The use of IT solutions for providing banking facilities at doorstep holds the potential for scalability of the FI initiatives.  Pilot projects have been initiated using smart cards for opening bank accounts with bio metric identification. Link to mobile or hand held connectivity devices ensure that the transactions are recorded in the bank’s books on real time basis. Some State Governments are routing social security payments as also payments under the National Rural Employment Guarantee Scheme through such smart cards (see pictures below). The same delivery channel can be used to provide other financial services like low cost remittances and insurance.  The use of IT also enables banks to handle the enormous increase in the volume of transactions for millions of households for processing, credit scoring, credit record and follow up.

Initiative of a State Government - pictures of technology at work

Pensioners with Bio-metric cards line-up to receive payments

 Biometric validation of Smart Card



Transaction Confirmation Receipt


Role of Government

State Governments can play a pro –active role in facilitating FI. Issuing official identity documents for opening accounts , creating awareness and involving district and block level functionaries in the entire process, meeting cost of cards and other devices for pilots, undertaking financial literacy drives are some of the ways in which the State and district administration have involved themselves.

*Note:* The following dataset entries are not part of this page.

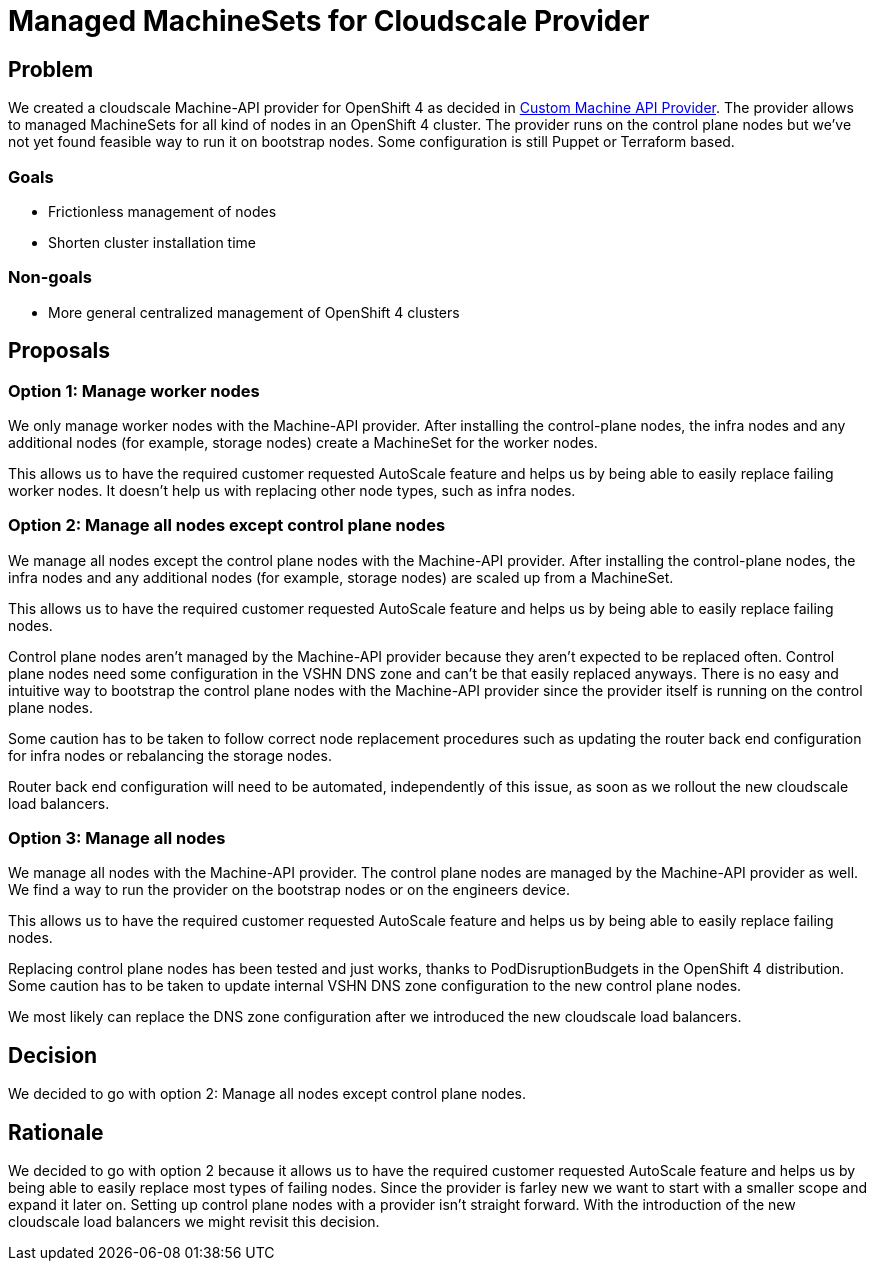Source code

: = Managed MachineSets for Cloudscale Provider

== Problem

We created a cloudscale Machine-API provider for OpenShift 4 as decided in https://kb.vshn.ch/appuio-cloud/explanation/decisions/machine-api.html[Custom Machine API Provider].
The provider allows to managed MachineSets for all kind of nodes in an OpenShift 4 cluster.
The provider runs on the control plane nodes but we've not yet found feasible way to run it on bootstrap nodes.
Some configuration is still Puppet or Terraform based.

=== Goals

* Frictionless management of nodes
* Shorten cluster installation time

=== Non-goals

* More general centralized management of OpenShift 4 clusters

== Proposals

=== Option 1: Manage worker nodes

We only manage worker nodes with the Machine-API provider.
After installing the control-plane nodes, the infra nodes and any additional nodes (for example, storage nodes) create a MachineSet for the worker nodes.

This allows us to have the required customer requested AutoScale feature and helps us by being able to easily replace failing worker nodes.
It doesn't help us with replacing other node types, such as infra nodes.

=== Option 2: Manage all nodes except control plane nodes

We manage all nodes except the control plane nodes with the Machine-API provider.
After installing the control-plane nodes, the infra nodes and any additional nodes (for example, storage nodes) are scaled up from a MachineSet.

This allows us to have the required customer requested AutoScale feature and helps us by being able to easily replace failing nodes.

Control plane nodes aren't managed by the Machine-API provider because they aren't expected to be replaced often.
Control plane nodes need some configuration in the VSHN DNS zone and can't be that easily replaced anyways.
There is no easy and intuitive way to bootstrap the control plane nodes with the Machine-API provider since the provider itself is running on the control plane nodes.

Some caution has to be taken to follow correct node replacement procedures such as updating the router back end configuration for infra nodes or rebalancing the storage nodes.

Router back end configuration will need to be automated, independently of this issue, as soon as we rollout the new cloudscale load balancers.

=== Option 3: Manage all nodes

We manage all nodes with the Machine-API provider.
The control plane nodes are managed by the Machine-API provider as well.
We find a way to run the provider on the bootstrap nodes or on the engineers device.

This allows us to have the required customer requested AutoScale feature and helps us by being able to easily replace failing nodes.

Replacing control plane nodes has been tested and just works, thanks to PodDisruptionBudgets in the OpenShift 4 distribution.
Some caution has to be taken to update internal VSHN DNS zone configuration to the new control plane nodes.

We most likely can replace the DNS zone configuration after we introduced the new cloudscale load balancers.

== Decision

We decided to go with option 2: Manage all nodes except control plane nodes.

== Rationale

We decided to go with option 2 because it allows us to have the required customer requested AutoScale feature and helps us by being able to easily replace most types of failing nodes.
Since the provider is farley new we want to start with a smaller scope and expand it later on.
Setting up control plane nodes with a provider isn't straight forward.
With the introduction of the new cloudscale load balancers we might revisit this decision.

India Post is also looking to diversify its activities and leverage on its huge network of post offices, the postman’s intimate knowledge of the local population and the enormous trust reposed in him. Banks are entering into agreements with India Post for using post offices as agents for branchless banking.

Work in progress

The Finance Minister in his budget for 2007-08 has announced the setting up of two funds for FI; the first called Financial Inclusion Fund for developmental and promotional interventions and the other called Financial Inclusion Technology Fund to meet cost of technology adoption of about $ 125 million each. The scope of these funds is being worked out. Setting up of financial literacy centres and credit counseling on a pilot basis, launching a national financial literacy campaign, forging linkages with informal sources with suitable safeguards through appropriate legislation, evolving industry wide standards for IT solutions, facilitating low cost remittance products are some of the initiatives currently under way for furthering FI.

Thank You.


Text of speech by Smt. Usha Thorat, Deputy Governor, Reserve Bank of India at the HMT-DFID Financial Inclusion Conference 2007, Whitehall Place, London, UK on June 19, 2007.